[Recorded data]
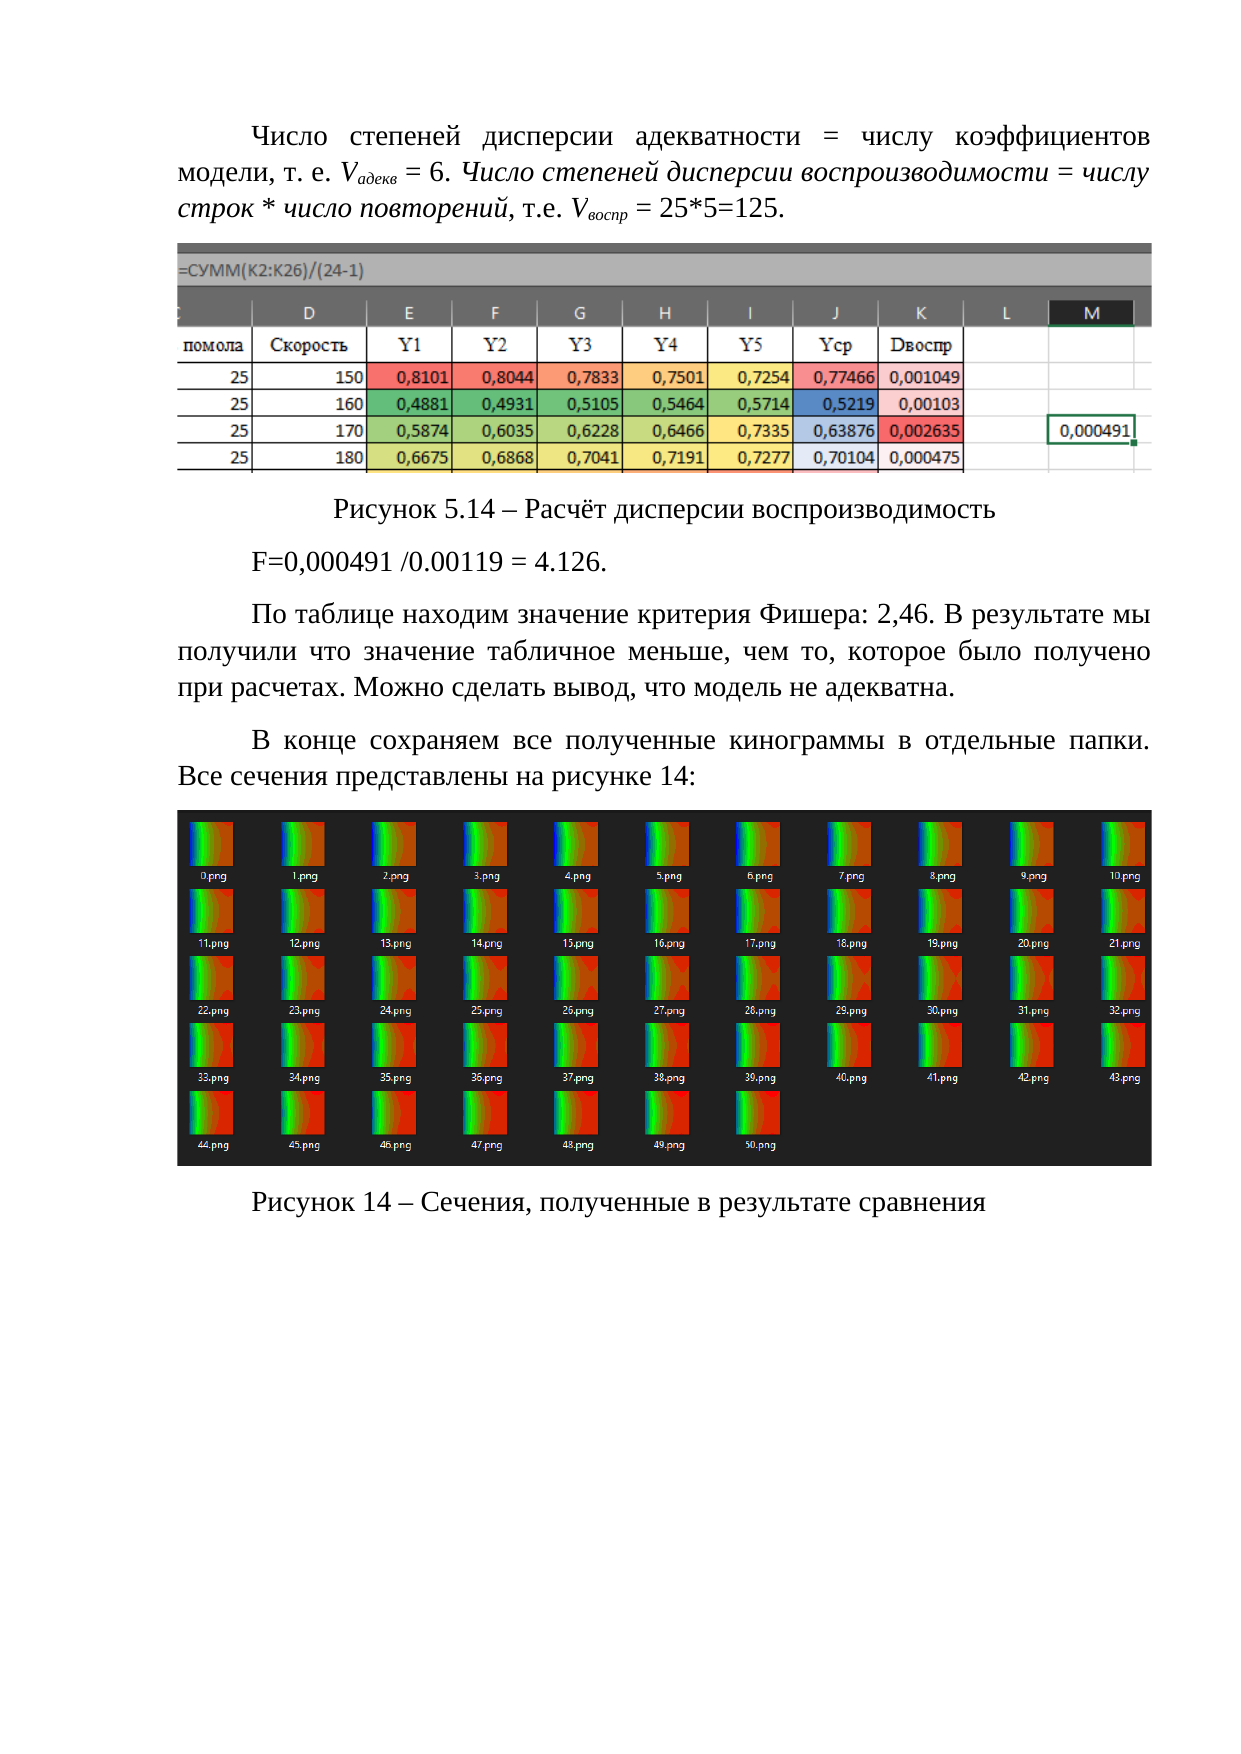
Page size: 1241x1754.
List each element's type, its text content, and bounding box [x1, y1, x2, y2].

text В конце сохраняем все полученные кинограммы в отдельные папки. Все сечения представлены на рисунке 14: [177, 722, 1152, 791]
text F=0,000491 /0.00119 = 4.126. [177, 544, 1152, 577]
picture [177, 810, 1152, 1166]
picture [177, 243, 1152, 473]
text Рисунок 5.14 – Расчёт дисперсии воспроизводимость [177, 491, 1152, 524]
text Рисунок 14 – Сечения, полученные в результате сравнения [177, 1184, 1152, 1218]
text По таблице находим значение критерия Фишера: 2,46. В результате мы получили что значение табличное меньше, чем то, которое было получено при расчетах. Можно сделать вывод, что модель не адекватна. [177, 597, 1152, 702]
text Число степеней дисперсии адекватности = числу коэффициентов модели, т. е. Vадекв = 6. Число степеней дисперсии воспроизводимости = числу строк * число повторений, т.е. Vвоспр = 25*5=125. [177, 118, 1152, 224]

*What is expected*:
Only a number is wanted here: how many lines of the records above hold the word "дисперсии".

*Solution to the problem*:
2